To my mind, Vonnegut understood the truth in what the anarchist wrote to his son.

Vonnegut was one of the good guys. He was a Bohemian in the sense that Herb Gold described one: somebody who identifies with the class just below instead of aspiring toward the class just above. In other words, he was turned toward those who were weaker, lending a hand, instead of standing on them to try and reach the next ledge of social exclusivity. And he was a master at seeing behind the ordinary, into the dreaming world.

The dreaming world is more connected to Shakespeare than to a book of prophesy and law. There are consequences to everything in the form of completion of the energy field. It's like karma, except that the consequences are not punishment, or even consequences for that matter. It is simpler than that. What appears to be a linear process of cause and effect is more accurately an energy field where opposing polarities always come up simultaneously. That's why in Chinese philosophy there is always a reminder, "No blame."

One of the reasons we can't understand the Iraqis is that they think in terms of pride and shame, focused downward on their family and friends and the impact of the information on them.

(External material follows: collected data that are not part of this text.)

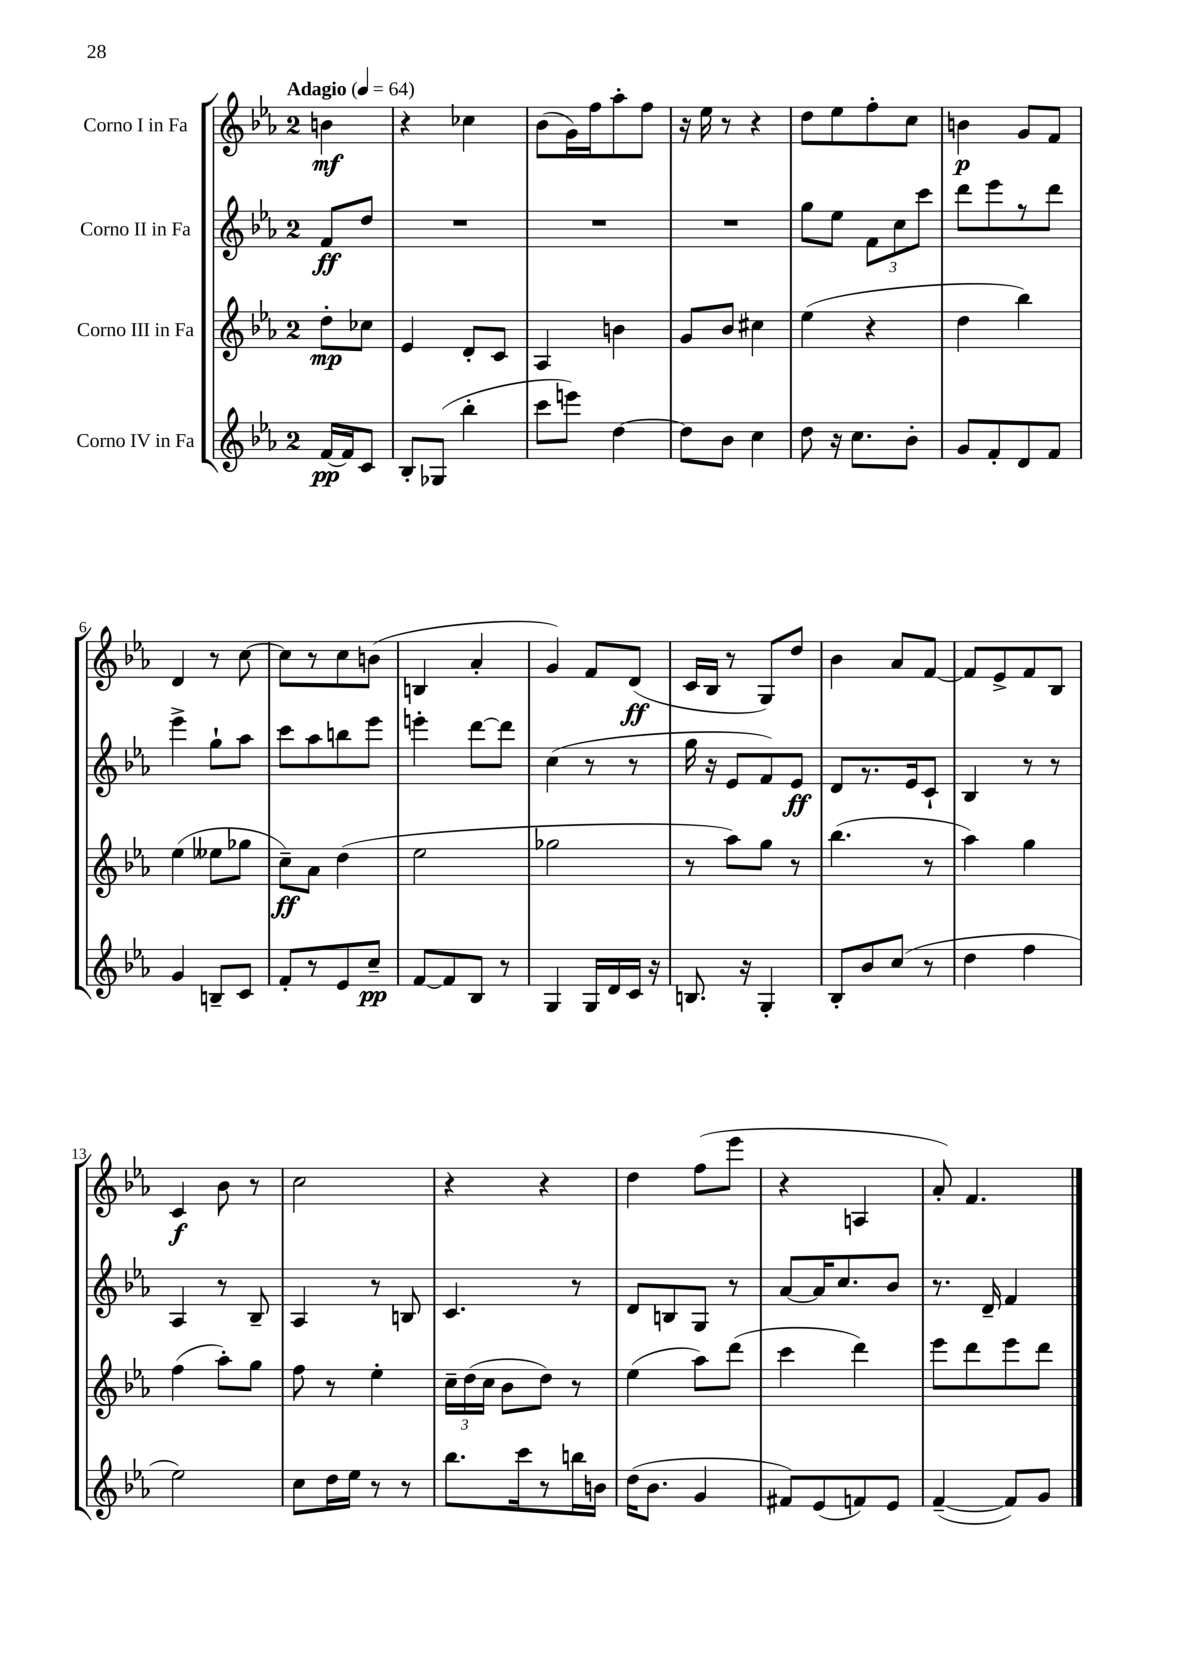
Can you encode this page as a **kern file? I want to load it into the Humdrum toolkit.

**kern	**kern	**kern	**kern
*staff4	*staff3	*staff2	*staff1
*clefG2	*clefG2	*clefG2	*clefG2
*k[b-e-a-]	*k[b-e-a-]	*k[b-e-a-]	*k[b-e-a-]
*M2/4	*M2/4	*M2/4	*M2/4
*MM64	*MM64	*MM64	*MM64
[16f	8dd'	8f	4b
16f]	.	.	.
8c	8cc-	8dd	.
=	=	=	=
8B-'	4e-	2r	4r
(8G-	.	.	.
4bb-'	8d'	.	4cc-
.	8c	.	.
=	=	=	=
8ccc	4A-	2r	(8b-
8eee)	.	.	16g)
.	.	.	16ff
[4dd	4b	.	8aa-'
.	.	.	8ff
=	=	=	=
8dd]	8g	2r	16r
.	.	.	16ee-
8b-	8b-	.	8r
4cc	4cc#	.	4r
=	=	=	=
8dd	(4ee-	8gg	8dd
16r	.	8ee-	8ee-
8.cc	.	.	.
.	4r	12f	8ff'
.	.	12cc	.
8b-'	.	.	8cc
.	.	12ccc	.
=	=	=	=
8g	4dd	8ddd	4b
8f'	.	8eee-	.
8d	4bb-)	8r	8g
8f	.	8ddd	8f
=	=	=	=
4g	(4ee-	4eee-^	4d
8B~	8ee--	8gg`	8r
8c	8gg-	8aa-	[8cc
=	=	=	=
8f'	8cc~)	8ccc	8cc]
8r	8a-	8aa-	8r
8e-	(4dd	8bb	8cc
8cc~	.	8eee-	(8b
=	=	=	=
[8f	2ee-	4eee'	4B
8f]	.	.	.
8B-	.	[8ddd	4a-'
8r	.	8ddd]	.
=	=	=	=
4G	2gg-	(4cc	4g)
16G	.	8r	8f
16d	.	.	.
16c	.	8r	(8d
16r	.	.	.
=	=	=	=
8.B	8r	16gg	16c
.	.	16r	16B-
.	8aa-)	8e-	8r
16r	.	.	.
4G'	8gg	8f)	8G)
.	8r	8e-	8dd
=	=	=	=
8B-'	(4.bb-	8d	4b-
8b-	.	8.r	.
(8cc	.	.	8a-
.	.	16e-	.
8r	8r	8c`	[8f
=	=	=	=
4dd	4aa-)	4B-	8f]
.	.	.	8e-^
4ff	4gg	8r	8f
.	.	8r	8B-
=	=	=	=
2ee-)	(4ff	4A-	4c
.	8aa-')	8r	8b-
.	8gg	8B-~	8r
=	=	=	=
8cc	8ff	4A-	2cc
16dd	8r	.	.
16ee-	.	.	.
8r	4ee-'	8r	.
8r	.	8B	.
=	=	=	=
8.bb-	24cc~	4.c	4r
.	(24dd	.	.
.	24cc	.	.
.	8b-	.	.
16ccc	.	.	.
8r	8dd)	.	4r
16bb	8r	8r	.
16b	.	.	.
=	=	=	=
(16dd	(4ee-	8d	4dd
8.b-	.	.	.
.	.	8B	.
4g	8aa-)	8G	(8ff
.	(8ddd	8r	8eee-
=	=	=	=
8f#)	4ccc	[8a-	4r
(8e-	.	16a-]	.
.	.	8.cc	.
8f)	4ddd)	.	4A
8e-	.	8b-	.
=	=	=	=
([4f~	8eee-	8.r	8a-')
.	8ddd	.	4.f
.	.	16d~	.
8f])	8eee-	4f	.
8g	8ddd	.	.
==	==	==	==
*-	*-	*-	*-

If they lie, that isn't as wrong as bringing shame on their family. When the only function of a lie is to retain one's pride and avoid shame, it is a noble thing in one culture, but an impeachable offense in another.

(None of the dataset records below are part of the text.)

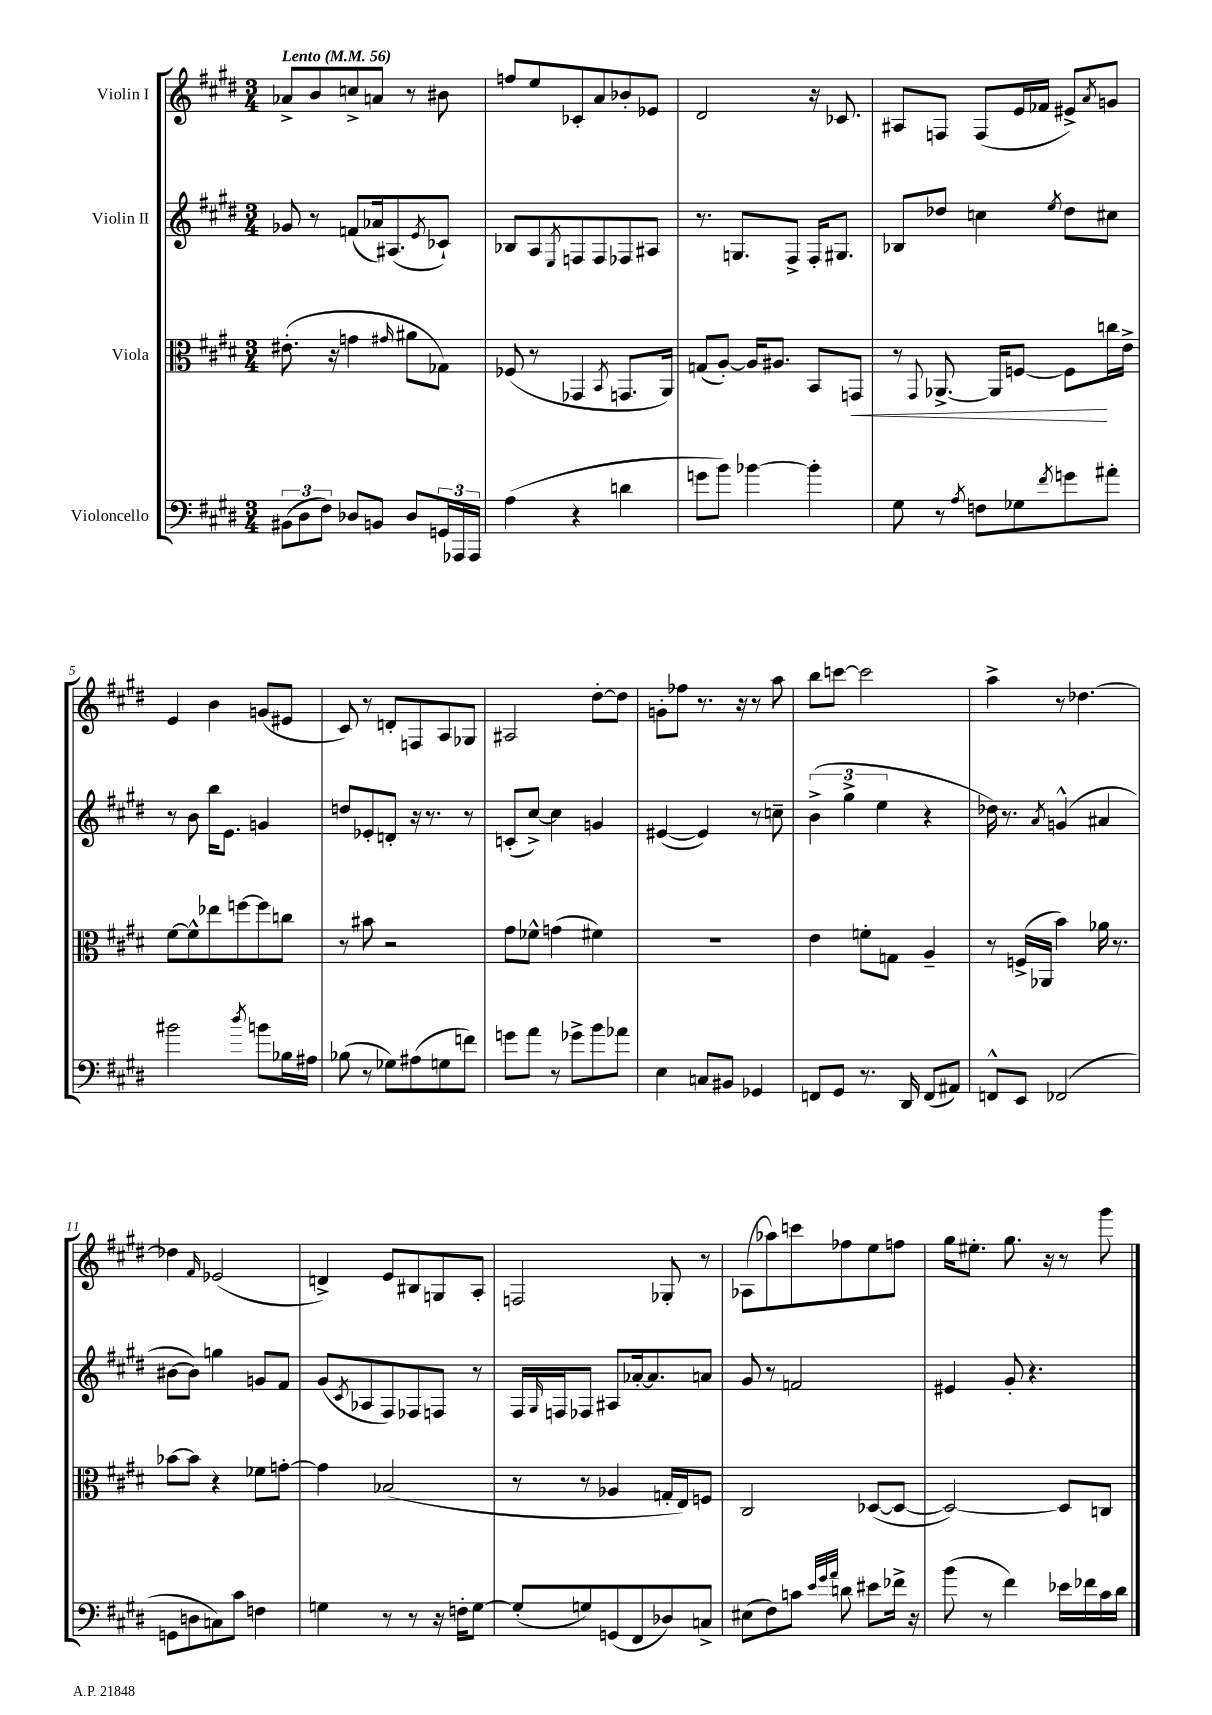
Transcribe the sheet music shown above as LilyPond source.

<<
\new StaffGroup <<
\new Staff = "s0" \with { instrumentName = "Violin I" } {
    \clef treble \key e \major \numericTimeSignature \time 3/4 \tempo "Lento" 4 = 56
    aes'8-> b'8 c''8-> a'8 r8 bis'8 |
    f''8 e''8 ces'8-. a'8 bes'8-. ees'8 |
    dis'2 r16 ces'8. |
    ais8 f8 f8( e'16 fes'16 eis'8->) \acciaccatura { a'8 } g'8 |
    e'4 b'4 g'8( eis'8 |
    cis'8) r8 d'8-. f8 a8 ges8 |
    ais2 dis''8~-. dis''8 |
    g'8-. fes''8 r8. r16 r8 a''8 |
    b''8 c'''8~ c'''2 |
    a''4-> r8 des''4.~ |
    des''4 \grace { fis'16 } ees'2( |
    d'4->) e'8 bis8 g8 a8-. |
    f2 ges8-. r8 |
    aes8( aes''8) c'''8 fes''8 e''8 f''8 |
    gis''16 eis''8.-. gis''8. r16 r8 gis'''8 \bar "|." |
}
\new Staff = "s1" \with { instrumentName = "Violin II" } {
    \clef treble \key e \major \numericTimeSignature \time 3/4
    ges'8 r8 f'8( aes'16) ais8.( \acciaccatura { e'8 } ces'8-!) |
    bes8 a8 \acciaccatura { e8 } f8 f8 fes8 ais8 |
    r8. g8. fis8-> fis16-. gis8. |
    bes8 des''8 c''4 \acciaccatura { e''8 } des''8 cis''8 |
    r8 b'8 b''16 e'8. g'4 |
    d''8 ees'8-. d'8-. r16 r8. r8 |
    c'8-.( cis''8~->) cis''4 g'4 |
    eis'4~( eis'4) r8 c''8-- |
    \tuplet 3/2 { b'4->( gis''4-> e''4 } r4 |
    des''16) r8. \acciaccatura { a'8 } g'4-^( ais'4 |
    bis'8~ bis'8) g''4 g'8 fis'8 |
    gis'8( \acciaccatura { cis'8 } aes8 fis8) fes8 f8 r8 |
    fis16 \grace { gis16 } f16 fes8 ais8 aes'16~-. aes'8. a'8 |
    gis'8 r8 f'2 |
    eis'4 gis'8-. r4. \bar "|." |
}
\new Staff = "s2" \with { instrumentName = "Viola" } {
    \clef alto \key e \major \numericTimeSignature \time 3/4
    eis'8.-.( r16 g'4 \grace { gis'16 } ais'8 ges8) |
    fes8( r8 ges,4 \acciaccatura { b,8 } g,8. a,16) |
    g8( a8~-.) a16 ais8. b,8 g,8\< |
    r8 \appoggiatura { gis,8 } aes,8.~-> aes,16 f8~ f8\! c''16 e'16-> |
    fis'8~ fis'8-^ ees''8 f''8~ f''8 c''8 |
    r8 bis'8 r2 |
    gis'8 fes'8-^ g'4( fis'4) |
    R2. |
    e'4 f'8-. g8 a4-- |
    r8 f16->( aes,16 b'4) aes'16 r8. |
    bes'8~ bes'8 r4 fes'8 g'8~-. |
    g'4 bes2( |
    r8 r8 aes4 g16-. e16) f8 |
    cis2 des8~( des8~ |
    des2~) des8 c8 \bar "|." |
}
\new Staff = "s3" \with { instrumentName = "Violoncello" } {
    \clef bass \key e \major \numericTimeSignature \time 3/4
    \tuplet 3/2 { bis,8( dis8 fis8) } des8 b,8 des8 \tuplet 3/2 { g,16 aes,,16 aes,,16 } |
    a4( r4 d'4 |
    g'8 b'8) bes'4~ bes'4-. |
    gis8 r8 \acciaccatura { a8 } f8 ges8 \acciaccatura { fis'8 } g'8 ais'8-. |
    bis'2 \acciaccatura { dis''8 } b'8 bes16 ais16 |
    bes8( r8 ges8) ais8( g8 f'8) |
    g'8 a'8 r8 ges'8-> b'8 aes'8 |
    e4 c8 bis,8 ges,4 |
    f,8 gis,8 r8. dis,16 f,8( ais,8) |
    f,8-^ e,8 fes,2( |
    g,8 d8 c8) cis'8 f4 |
    g4 r8 r8 r16 f16-. g8~ |
    g8-.( g8) g,8( fis,8 des8) c8-> |
    eis8( fis8) c'8 \grace { e'32 gis'32 a'32 } d'8 eis'8 fes'16-> r16 |
    b'8( r8 fis'4) ees'16 fes'16 cis'16 dis'16 \bar "|." |
}
>>
>>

"Your honor the public offender has learned that the accused has secretly taped his assignations with the young woman in question, assignations in poor taste indeed, your honor, as it is rumored he was wearing black socks during the entire sordid episode. What are we, Cubans?"

The cultural truths change like the weather, but the human heart has an objectivity that knows what is right and wrong by leaving half the space available, and empty, to be occupied by the other person's position. For example, one cannot fail to notice that while using an electric drill on another person's head might provide, at one polarity, the experience of torturer, there is a simultaneous and unconscious experience of the entire energy field. So the ego identity limits the scene, and divides it, but the larger field is the scene, with those polarities simultaneously energized. You can't have the one without the other, and the only way the torturer can avoid experiencing the other side of it is by shoring up the ego with more and more elaborate defenses. This requires energy, so that the completion of the whole experience waits outside the walls, like a countryside ...

Vonnegut was a writer who knew the human heart, and who saw the direction of the psyche into the abstract, preparing to cut itself loose from materiality altogether. And he saw the irony in this being the most feared enemy of those who believe somebody once cut himself loose from materiality and moved his existence into the abstract. They take a fundamentalist approach to higher consciousness:

"Lock your fingers together and push your hands palm up far as you can," he instructs, and when you do this he reaches underneath them (you are seated) and lifts.

"Arghhhh!"

"Notice how your consciousness instantly moved upward and into your fingers, and how at that moment your were completely unaware of your feet. Now come fire walk with me."

So goodbye, and god bless you, Mr. Rosewater. You were one of our best and brightest.